__Activity__
Nothing but the pictures is dropped; write out all the remaining data below exactly.

[Pixel coordinate tracking data]
────────────────────

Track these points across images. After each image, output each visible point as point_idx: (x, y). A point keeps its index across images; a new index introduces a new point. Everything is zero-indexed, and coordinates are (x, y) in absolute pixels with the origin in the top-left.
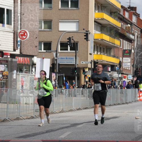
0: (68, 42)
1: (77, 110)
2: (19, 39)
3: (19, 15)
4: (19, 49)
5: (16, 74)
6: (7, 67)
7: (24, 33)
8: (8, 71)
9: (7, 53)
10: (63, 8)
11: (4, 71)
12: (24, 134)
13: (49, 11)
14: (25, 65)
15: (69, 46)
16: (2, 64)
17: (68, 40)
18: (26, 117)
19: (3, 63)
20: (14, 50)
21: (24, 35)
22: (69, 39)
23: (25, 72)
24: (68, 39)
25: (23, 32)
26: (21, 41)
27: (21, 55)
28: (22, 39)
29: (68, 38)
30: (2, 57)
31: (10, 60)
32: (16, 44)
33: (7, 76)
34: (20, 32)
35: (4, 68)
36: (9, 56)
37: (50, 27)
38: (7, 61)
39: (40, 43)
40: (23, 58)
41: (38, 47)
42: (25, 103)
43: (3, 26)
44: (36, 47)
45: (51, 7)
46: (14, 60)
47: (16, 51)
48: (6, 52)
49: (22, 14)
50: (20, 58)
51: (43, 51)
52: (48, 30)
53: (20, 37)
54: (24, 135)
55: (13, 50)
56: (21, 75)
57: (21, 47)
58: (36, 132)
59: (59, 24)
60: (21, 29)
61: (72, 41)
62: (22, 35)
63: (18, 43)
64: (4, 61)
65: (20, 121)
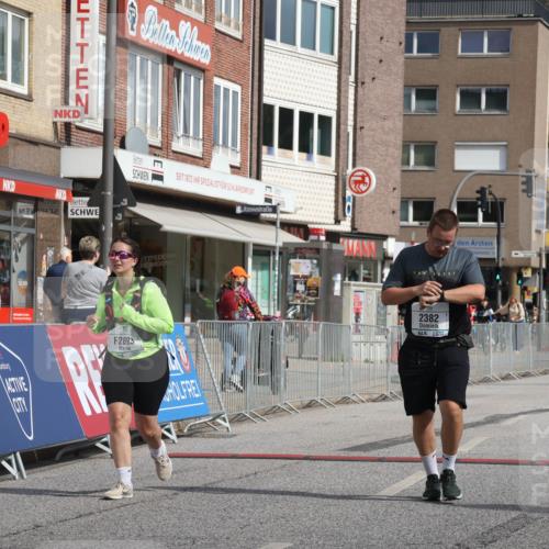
0: (478, 199)
1: (503, 379)
2: (349, 193)
3: (350, 130)
4: (349, 218)
5: (342, 285)
6: (319, 265)
7: (363, 177)
8: (321, 275)
9: (318, 230)
10: (466, 112)
11: (311, 276)
12: (363, 441)
13: (429, 118)
14: (364, 259)
15: (480, 210)
16: (305, 258)
17: (479, 195)
18: (367, 397)
19: (307, 255)
20: (337, 221)
21: (363, 182)
22: (482, 191)
23: (365, 279)
24: (478, 192)
25: (361, 173)
26: (354, 198)
27: (355, 234)
28: (358, 193)
29: (479, 189)
30: (306, 238)
31: (325, 246)
32: (340, 206)
33: (317, 289)
34: (352, 175)
35: (309, 269)
36: (323, 238)
37: (430, 162)
38: (318, 251)
39: (404, 202)
40: (360, 241)
41: (398, 214)
42: (363, 358)
43: (309, 159)
44: (394, 212)
45: (434, 109)
46: (335, 247)
47: (342, 223)
48: (316, 226)
49: (358, 126)
50: (351, 241)
51: (411, 222)
52: (426, 168)
53: (353, 186)
54: (363, 443)
55: (333, 221)
56: (354, 286)
57: (353, 214)
58: (394, 436)
59: (453, 153)
60: (354, 166)
61: (489, 198)
62: (356, 182)
63: (348, 204)
64: (311, 249)
65: (351, 406)
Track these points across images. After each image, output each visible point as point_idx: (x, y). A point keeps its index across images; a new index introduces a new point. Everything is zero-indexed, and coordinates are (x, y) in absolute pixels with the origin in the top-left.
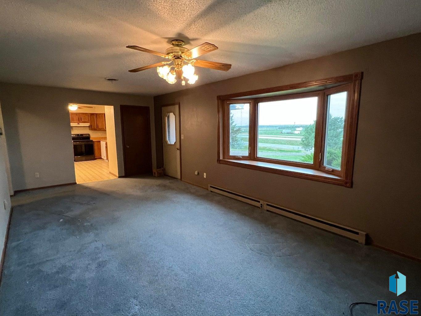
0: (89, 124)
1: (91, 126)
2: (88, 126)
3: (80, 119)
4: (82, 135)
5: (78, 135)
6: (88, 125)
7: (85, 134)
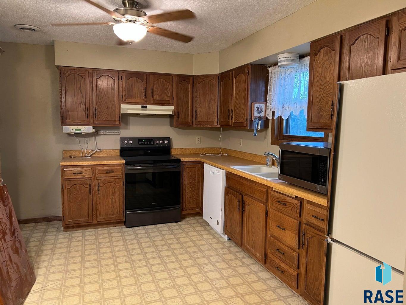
0: (172, 108)
1: (178, 112)
2: (170, 113)
3: (149, 92)
4: (150, 140)
5: (140, 140)
6: (168, 110)
7: (159, 139)
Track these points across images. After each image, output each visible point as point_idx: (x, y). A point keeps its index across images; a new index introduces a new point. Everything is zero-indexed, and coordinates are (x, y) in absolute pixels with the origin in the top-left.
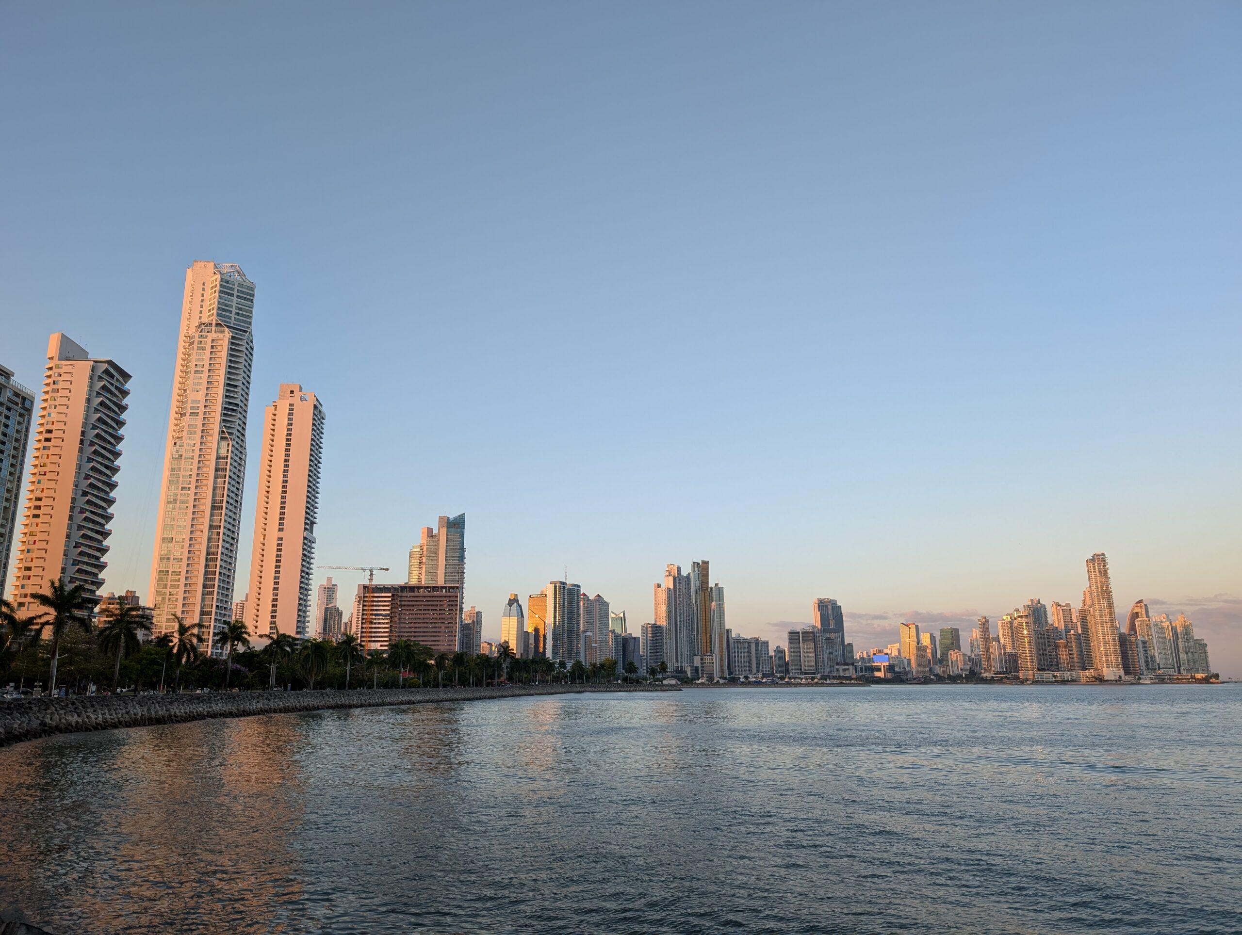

────────────────────

__Task response__
Track these points across images. After each image, output each visible point as point_idx: (x, y). A point keeps its index across images; a new index introduces a new point. Everything is zero-indexed, and coordinates are (x, y) in absolute pixels with the origin in the top-left.
0: (68, 42)
1: (77, 110)
2: (19, 39)
3: (19, 15)
4: (19, 49)
5: (16, 74)
6: (7, 67)
7: (24, 33)
8: (8, 71)
9: (7, 53)
10: (63, 8)
11: (4, 71)
12: (24, 134)
13: (49, 11)
14: (25, 65)
15: (69, 46)
16: (2, 64)
17: (68, 40)
18: (26, 117)
19: (3, 63)
20: (14, 50)
21: (24, 35)
22: (69, 39)
23: (25, 72)
24: (68, 39)
25: (23, 32)
26: (21, 41)
27: (21, 55)
28: (22, 39)
29: (68, 38)
30: (2, 57)
31: (10, 60)
32: (16, 44)
33: (7, 76)
34: (20, 32)
35: (4, 68)
36: (9, 56)
37: (50, 27)
38: (7, 61)
39: (40, 43)
40: (23, 58)
41: (38, 47)
42: (25, 103)
43: (3, 26)
44: (36, 47)
45: (51, 7)
46: (14, 60)
47: (16, 51)
48: (6, 52)
49: (22, 14)
50: (20, 58)
51: (43, 51)
52: (48, 30)
53: (20, 37)
54: (24, 135)
55: (13, 50)
56: (21, 75)
57: (21, 47)
58: (36, 132)
59: (59, 24)
60: (21, 29)
61: (72, 41)
62: (22, 35)
63: (18, 43)
64: (4, 61)
65: (20, 121)
0: (478, 199)
1: (503, 379)
2: (349, 193)
3: (350, 130)
4: (349, 218)
5: (342, 285)
6: (319, 265)
7: (363, 177)
8: (321, 275)
9: (318, 230)
10: (466, 112)
11: (311, 276)
12: (363, 441)
13: (429, 118)
14: (364, 259)
15: (480, 210)
16: (305, 258)
17: (479, 195)
18: (367, 397)
19: (307, 255)
20: (337, 221)
21: (363, 182)
22: (482, 191)
23: (365, 279)
24: (478, 192)
25: (361, 173)
26: (354, 198)
27: (355, 234)
28: (358, 193)
29: (479, 189)
30: (306, 238)
31: (325, 246)
32: (340, 206)
33: (317, 289)
34: (352, 175)
35: (309, 269)
36: (323, 238)
37: (430, 162)
38: (318, 251)
39: (404, 202)
40: (360, 241)
41: (398, 214)
42: (363, 358)
43: (309, 159)
44: (394, 212)
45: (434, 109)
46: (335, 247)
47: (342, 223)
48: (316, 226)
49: (358, 126)
50: (351, 241)
51: (411, 222)
52: (426, 168)
53: (353, 186)
54: (363, 443)
55: (333, 221)
56: (354, 286)
57: (353, 214)
58: (394, 436)
59: (453, 153)
60: (354, 166)
61: (489, 198)
62: (356, 182)
63: (348, 204)
64: (311, 249)
65: (351, 406)
Track these points across images. After each image, output each visible point as point_idx: (x, y). A point keeps its index across images; a new index introduces a new point. Everything is zero-indexed, and coordinates are (x, y) in absolute pixels with the origin in the top-left.
0: (89, 124)
1: (91, 126)
2: (88, 126)
3: (80, 119)
4: (82, 135)
5: (78, 135)
6: (88, 125)
7: (85, 134)
0: (172, 108)
1: (178, 112)
2: (170, 113)
3: (149, 92)
4: (150, 140)
5: (140, 140)
6: (168, 110)
7: (159, 139)
Track these points across images. After each image, output each visible point as point_idx: (x, y). A point keeps its index across images; a new index introduces a new point. Everything is zero-indexed, and coordinates are (x, y) in absolute pixels with the origin in the top-left.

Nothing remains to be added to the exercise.